Santiago Castellà, director of the Tarragona Smart Mediterranean City Chair of the Rovira i Virgili University and full academician and member of the Governing Board of the Royal European Academy of Doctors-Barcelona 1914 (RAED), inaugurated on 10 December the tribute of this university to the Universal Declaration of Human Rights on the occasion of its 70th anniversary. The academician intervened with the presentation “Visión global de la Declaración de los Derechos Humanos” (Global vision of the Declaration of Human Rights), where he traced from the genesis of the document to the consequences that led its adoption by the member countries of the United Nations and other international organizations.
Promoter of the Centre for Social Conflict Studies at the Rovira i Virgili University, co-organizer of the event, Castellà believes that the globalization of International Law and the work of the International Criminal Court represent a new guarantee for the protection of this Universal Declaration so that its breach doesn’t go unpunished. For the academician, International Law, which was previously based on the territory and on the principle of sovereignty, has a new frontier: the dignity of people. States that don’t respect Human Rights must now answer before the International Criminal Court.

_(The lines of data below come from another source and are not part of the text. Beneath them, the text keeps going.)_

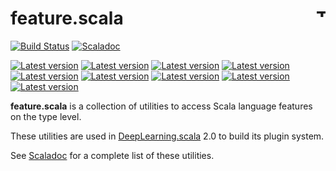 # feature.scala <a href="http://thoughtworks.com/"><img align="right" src="https://www.thoughtworks.com/imgs/tw-logo.png" title="ThoughtWorks" height="15"/></a>

[![Build Status](https://travis-ci.org/ThoughtWorksInc/feature.scala.svg?branch=master)](https://travis-ci.org/ThoughtWorksInc/feature.scala)
[![Scaladoc](https://javadoc.io/badge/com.thoughtworks.feature/factory_2.11.svg?label=scaladoc)](https://javadoc.io/doc/com.thoughtworks.feature/factory_2.11)

[![Latest version](https://index.scala-lang.org/thoughtworksinc/feature.scala/the/latest.svg)](https://index.scala-lang.org/thoughtworksinc/feature.scala/the)
[![Latest version](https://index.scala-lang.org/thoughtworksinc/feature.scala/factory/latest.svg)](https://index.scala-lang.org/thoughtworksinc/feature.scala/factory)
[![Latest version](https://index.scala-lang.org/thoughtworksinc/feature.scala/implicitapply/latest.svg)](https://index.scala-lang.org/thoughtworksinc/feature.scala/implicitapply)
[![Latest version](https://index.scala-lang.org/thoughtworksinc/feature.scala/partialapply/latest.svg)](https://index.scala-lang.org/thoughtworksinc/feature.scala/partialapply)
[![Latest version](https://index.scala-lang.org/thoughtworksinc/feature.scala/constructor/latest.svg)](https://index.scala-lang.org/thoughtworksinc/feature.scala/constructor)
[![Latest version](https://index.scala-lang.org/thoughtworksinc/feature.scala/byname/latest.svg)](https://index.scala-lang.org/thoughtworksinc/feature.scala/byname)
[![Latest version](https://index.scala-lang.org/thoughtworksinc/feature.scala/caller/latest.svg)](https://index.scala-lang.org/thoughtworksinc/feature.scala/caller)
[![Latest version](https://index.scala-lang.org/thoughtworksinc/feature.scala/mixin/latest.svg)](https://index.scala-lang.org/thoughtworksinc/feature.scala/mixin)
[![Latest version](https://index.scala-lang.org/thoughtworksinc/feature.scala/demixin/latest.svg)](https://index.scala-lang.org/thoughtworksinc/feature.scala/demixin)

**feature.scala** is a collection of utilities to access Scala language features on the type level.

These utilities are used in [DeepLearning.scala](https://github.com/ThoughtWorksInc/DeepLearning.scala/) 2.0 to build its plugin system.

See [Scaladoc](https://javadoc.io/doc/com.thoughtworks.feature/factory_2.11) for a complete list of these utilities.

The session was also attended by Carme Colomina, from the Centre for International Information and Documentation in Barcelona (CIDOB), with the conference “Derechos Humanos y Unión Europea” (Human Rights and the European Union); Bartosz Kaczorowski, from the University of Lodz, who via Skype intervened with the work “Política exterior y la cuestión de los Derechos Humanos en Polonia” (Foreign policy and the question of Human Rights in Poland), and Fouad Nohra, from the Centre for Diplomatic and Strategic Studies in Paris, who also via Skype delivered the talk “Les droits économiques et sociaux dans la Déclaration Universelle des Droits de l’Homme” (Economic and social rights in the Universal Declaration of Human Rights). The event was chaired by an emblematic quote by Eleanor Roosevelt, the driving force behind the Declaration: “We are on the threshold of a great event, this Universal Declaration of Human Rights may well become the Magna Carta of Humanity”.